As the world reflects on the 80-year edition of Holocaust Memorial Day, I spoke to someone who actually experienced the unthinkable: Lizzy Dyszkiewicz, my grandma.
Lizzy, who I am proud to call my grandma, defied all odds in surviving three separate concentration camps, including Auschwitz before starting a happy and healthy life in Kingston 70 years ago.
She was born on May 11 1927, where she enjoyed a peaceful childhood in Boskovice, a town in eastern Czech Republic. She lived with her parents, Moric and Hilda Schwarz as well as her sister Kitty.
“I loved ice skating, swimming and playing in the snow as a young girl,” my grandma recounted.
But all of this changed in March 1942 where Nazi soldiers stripped the town’s Jewish population away from their homes and boarded them on to cattle trains headed to Theresienstadt, north of Prague.
This was the first concentration camp that my grandma survived. Her mother, Hilda who was already suffering from a heart condition did not endure the same luck and passed away here.
After two years in Theresienstadt, my grandma was transported to Auschwitz.
It is estimated that around 1.1 million people were murdered in Auschwitz, and amongst that figure were Lizzy’s sister and father who were packed into gas chambers and killed.
“Auschwitz was awful,” said my grandma.
“This is where I was lucky though. Some of the trains that arrived in Auschwitz went straight to gas chambers. The Nazis said, ‘get out and have a shower’ and the shower was just a gas chamber – it was dreadful.
“You dare not say no to the Nazis because they would shoot you. If they ask you to do something and you said no, they would just shoot you.”
“This is how my sister and father died – they were on a separate train – we were not together.”
“In a way, I was lucky – I was always escaping. If there were two rows, I was always in the row that wasn’t on its way to the gas chambers. It was sheer luck – I knew nothing of it.”
The final concentration camp that Lizzy endured was Mauthausen, in Austria where after a few months, she was liberated by American soldiers on May 5 1945.
She had survived the unimaginable and after returning to her hometown, Boskovice, she left again to live with her only remaining family member, Aunt Lily in Chiswick.
Through a Polish couple that lived above Lizzy and Lily, my grandma met my grandad: Jerzy, or George as he would always translate into English.
My grandad has his own fantastically impressive story to tell – fighting as a Polish soldier and escaping prisoner of war camp at the very same time that his wife-to-be was fighting for survival in the concentration camps.
They married in 1955 and bought a property in Anne Boleyn’s Walk, Kingston Upon Thames in the same year.
They lived a happy life here together until my grandad sadly passed away on July 23 2016, but my grandma, still fiercely independent, continues to keep the house warm, tidy and homely even at 97 years of age.
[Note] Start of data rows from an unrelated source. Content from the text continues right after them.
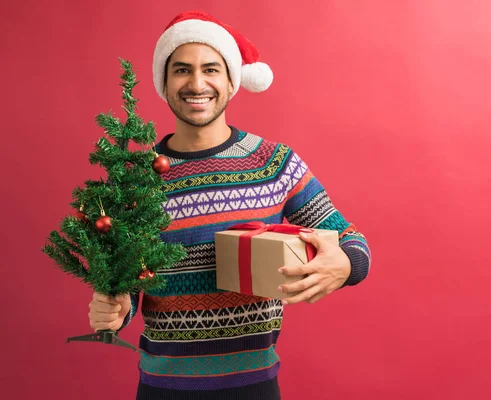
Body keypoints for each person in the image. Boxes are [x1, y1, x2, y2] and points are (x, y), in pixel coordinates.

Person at [88, 10, 371, 400]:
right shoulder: (137, 180)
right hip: (162, 388)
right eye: (182, 70)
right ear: (164, 81)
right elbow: (129, 288)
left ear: (231, 79)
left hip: (253, 385)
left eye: (211, 69)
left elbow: (351, 239)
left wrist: (346, 263)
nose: (197, 83)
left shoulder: (275, 163)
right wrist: (119, 309)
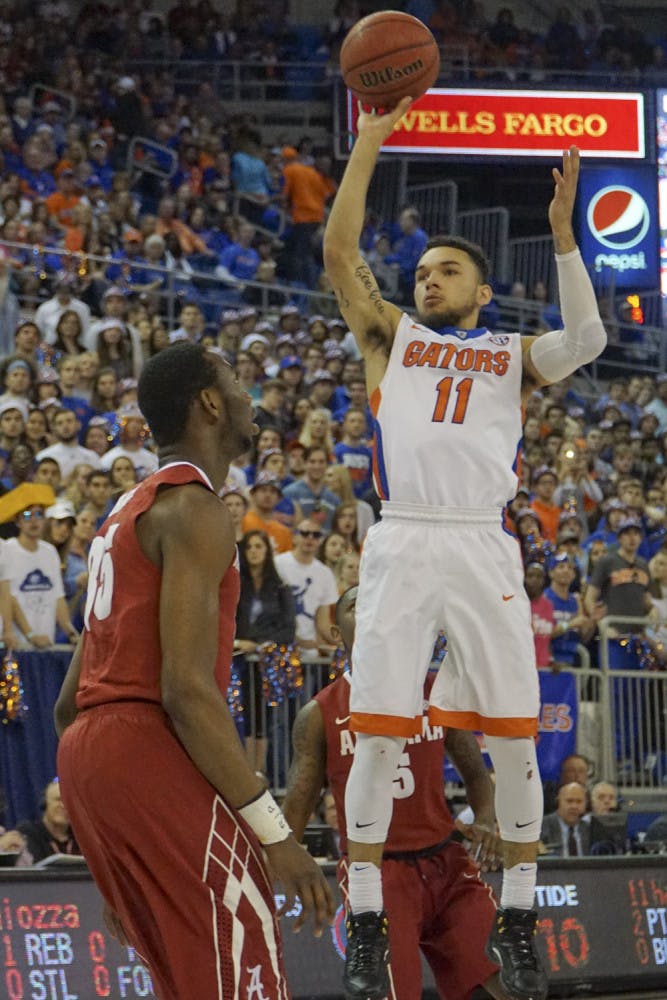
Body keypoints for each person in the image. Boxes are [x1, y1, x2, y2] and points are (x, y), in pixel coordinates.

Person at [323, 92, 607, 1000]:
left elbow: (591, 337)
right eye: (422, 272)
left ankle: (518, 922)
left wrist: (563, 237)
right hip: (403, 539)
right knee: (373, 742)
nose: (427, 280)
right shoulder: (389, 338)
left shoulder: (512, 355)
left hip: (483, 546)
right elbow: (338, 253)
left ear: (482, 292)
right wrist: (369, 138)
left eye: (446, 271)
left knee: (516, 746)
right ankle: (365, 923)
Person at [53, 343, 333, 998]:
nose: (247, 396)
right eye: (236, 381)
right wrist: (276, 832)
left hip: (90, 754)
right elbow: (184, 689)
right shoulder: (195, 509)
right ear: (209, 401)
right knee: (245, 942)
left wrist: (119, 859)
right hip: (145, 741)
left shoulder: (123, 515)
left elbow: (69, 704)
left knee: (189, 976)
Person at [283, 586, 509, 1000]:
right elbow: (296, 806)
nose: (370, 608)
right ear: (337, 634)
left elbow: (477, 776)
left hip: (448, 862)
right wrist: (285, 870)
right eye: (355, 604)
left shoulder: (435, 691)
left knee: (506, 985)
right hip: (380, 874)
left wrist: (487, 822)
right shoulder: (320, 713)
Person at [235, 529, 296, 776]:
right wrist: (240, 642)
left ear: (267, 551)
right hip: (240, 661)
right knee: (246, 719)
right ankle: (246, 775)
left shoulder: (281, 587)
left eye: (259, 546)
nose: (253, 551)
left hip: (269, 663)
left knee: (265, 721)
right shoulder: (237, 585)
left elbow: (288, 629)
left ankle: (259, 774)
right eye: (249, 547)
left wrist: (259, 644)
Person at [17, 779, 80, 863]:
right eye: (58, 800)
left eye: (69, 802)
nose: (64, 806)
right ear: (44, 803)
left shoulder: (80, 837)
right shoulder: (28, 832)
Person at [540, 782, 590, 857]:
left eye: (579, 801)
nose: (574, 806)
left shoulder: (591, 829)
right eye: (569, 801)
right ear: (558, 802)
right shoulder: (542, 827)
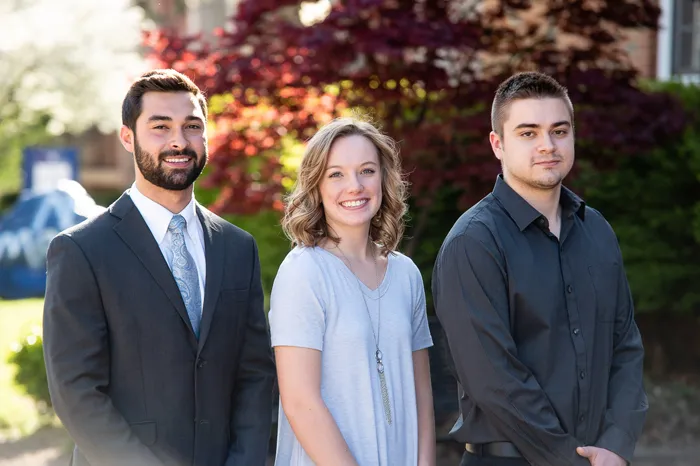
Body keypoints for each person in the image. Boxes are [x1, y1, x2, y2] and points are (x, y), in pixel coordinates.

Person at [43, 69, 276, 466]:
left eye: (192, 126)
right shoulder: (81, 250)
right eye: (160, 126)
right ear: (128, 137)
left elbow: (255, 374)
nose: (178, 141)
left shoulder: (238, 248)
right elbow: (76, 391)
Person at [432, 71, 647, 466]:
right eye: (528, 133)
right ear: (498, 144)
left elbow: (626, 346)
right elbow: (493, 380)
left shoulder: (596, 231)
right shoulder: (474, 243)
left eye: (559, 131)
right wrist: (570, 458)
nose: (547, 145)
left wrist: (617, 443)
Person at [268, 117, 436, 465]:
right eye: (336, 174)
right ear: (315, 185)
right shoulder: (304, 272)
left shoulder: (406, 274)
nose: (355, 186)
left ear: (384, 178)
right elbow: (301, 402)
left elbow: (422, 395)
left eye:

When asked about the key to being so capable at such a grand age, my grandma said: “I have no secret ingredient – I just don’t give up and I do as much as I possibly can, staying active and independent.”
In 2019, a book about my grandparents’ incredible tales was written by historian, Ted Bailey.
The book, titled ‘Survival and Love – Double escape from the Nazis’ is now available in both English and Czech after being launched in Boskovice last weekend.
My family and I spent Holocaust Memorial Day here to celebrate the launch of the book in my grandma’s mother tongue as well as trying to expand our understanding of the horrors she endured.
“I think it is important that these stories are still told – it is history!” concluded my grandma.